TRIBUNNEWS.OM,JAKARTA - Rizal Ramli dan Susilo Bambang Yudhoyono (SBY) sebenarnya seorang sahabat. Pertemanan dimulai ketika Rizal turut membantu SBY pada kampanye Pemilihan Presiden 2004.
"Tadinya saya itu membantu menjadi tim sukses Wiranto . Lalu saya dihubungi sama Pak SBY, saya diminta bantu dia," ujar Rizal di Jakarta, Senin (27/1). Namun, dalam perjalanan perbedaan pandangan mulai muncul, khususnya mengenai cara pandang sistem ekonomi.
"Nggak ada. Saya nggak ada persoalan pribadi dengan dia. Ini lebih banyak pada cara pandang ekonomi. Dia ekonominya neoliberal, sementara saya selalu memperjuangkan ekonomi yang konstitusional. Saya selalu melawan ekonomi neoliberal," katanya.
Ketika disinggung lagi soal buku Selalu Ada Pilihan karya SB, Rizal mengaku tidak tertarik membaca. "Saya belum baca. Nggak penting banget, ngapain baca buku dia," ujarnya.
Rizal mengaku sedikit banyak pernah membantu SBY. "Waktu itu dia dipanggil jadi Menteri Pertambangan, dia memanggil saya. Sedih karena nggak mengerti tentang tambang. Lalu, saya yang menyusun program dia untuk satu tahun awal," Rizal menambahkan.
Ketika SBY terpilih sebagai presiden tapi belum dilantik, Rizal mengaku dipanggil pria asal Pacitan, Jawa Timur, tersebut. "Karena saat itu stok BBM kurang dari dua hari. SBY takut pas dia dilantik tidak ada BBM. Saya bingung, kok dia tanya ke saya. Dia bilang, percaya saya bisa mengatasi," katanya.
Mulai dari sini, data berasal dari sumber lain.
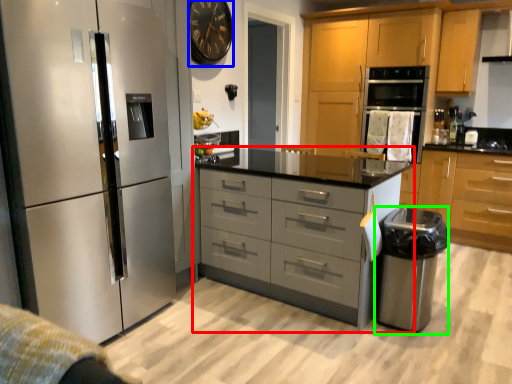
Question: Which is farther away from chest of drawers (highlighted by a red box)? clock (highlighted by a blue box) or appliance (highlighted by a green box)?

Choices:
 (A) clock
 (B) appliance

Answer: (A)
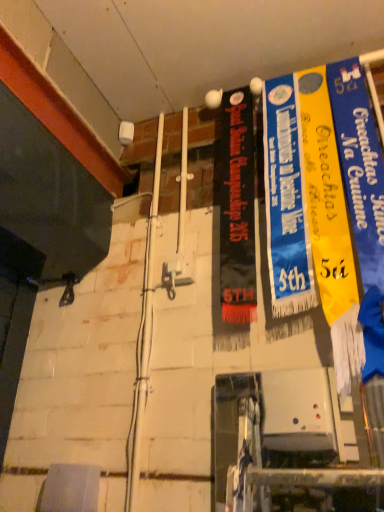
Question: Is blue fabric banner at center, the first poster from the left, in contact with yellow fabric banner at right, which is counted as the second poster, starting from the left?

Choices:
 (A) yes
 (B) no

Answer: (A)

Question: Is blue fabric banner at center, the first poster from the left, far from yellow fabric banner at right, which is counted as the second poster, starting from the left?

Choices:
 (A) no
 (B) yes

Answer: (A)

Question: Does blue fabric banner at center, the first poster from the left, have a smaller size compared to yellow fabric banner at right, the 1th poster positioned from the right?

Choices:
 (A) yes
 (B) no

Answer: (A)

Question: Considering the relative sizes of blue fabric banner at center, the first poster from the left, and yellow fabric banner at right, the 1th poster positioned from the right, in the image provided, is blue fabric banner at center, the first poster from the left, wider than yellow fabric banner at right, the 1th poster positioned from the right,?

Choices:
 (A) no
 (B) yes

Answer: (A)

Question: Is blue fabric banner at center, the first poster from the left, aimed at yellow fabric banner at right, which is counted as the second poster, starting from the left?

Choices:
 (A) no
 (B) yes

Answer: (A)

Question: From the image's perspective, would you say blue fabric banner at center, the 2th poster when ordered from right to left, is positioned over yellow fabric banner at right, which is counted as the second poster, starting from the left?

Choices:
 (A) no
 (B) yes

Answer: (B)

Question: Is yellow fabric banner at right, the 1th poster positioned from the right, at the left side of blue fabric banner at center, the first poster from the left?

Choices:
 (A) yes
 (B) no

Answer: (B)

Question: From the image's perspective, is yellow fabric banner at right, which is counted as the second poster, starting from the left, over blue fabric banner at center, the 2th poster when ordered from right to left?

Choices:
 (A) yes
 (B) no

Answer: (B)

Question: Is yellow fabric banner at right, which is counted as the second poster, starting from the left, outside of blue fabric banner at center, the first poster from the left?

Choices:
 (A) no
 (B) yes

Answer: (B)

Question: Is yellow fabric banner at right, which is counted as the second poster, starting from the left, far from blue fabric banner at center, the first poster from the left?

Choices:
 (A) yes
 (B) no

Answer: (B)

Question: Does yellow fabric banner at right, which is counted as the second poster, starting from the left, have a lesser height compared to blue fabric banner at center, the 2th poster when ordered from right to left?

Choices:
 (A) yes
 (B) no

Answer: (B)

Question: Considering the relative sizes of yellow fabric banner at right, the 1th poster positioned from the right, and blue fabric banner at center, the first poster from the left, in the image provided, is yellow fabric banner at right, the 1th poster positioned from the right, bigger than blue fabric banner at center, the first poster from the left,?

Choices:
 (A) no
 (B) yes

Answer: (B)

Question: From the image's perspective, is blue fabric banner at center, the first poster from the left, above or below yellow fabric banner at right, which is counted as the second poster, starting from the left?

Choices:
 (A) below
 (B) above

Answer: (B)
Rizal mengaku bingung mengapa saat ini SBY memusuhi dirinya. "Saya betul-betul nggak mengerti. Tega-teganya, kita kan cuma berbeda pendapat, kok ya mau nangkep saya seperti ini," tambahnya.
Rizal menegaskan, Rizal akan terus bersikap kritis bila ekonomi Indonesia terus dibawa ke arah neoliberal. Ia pun sudah siap terhadap berbagai risiko atas kritik tersebut, termasuk masuk penjara.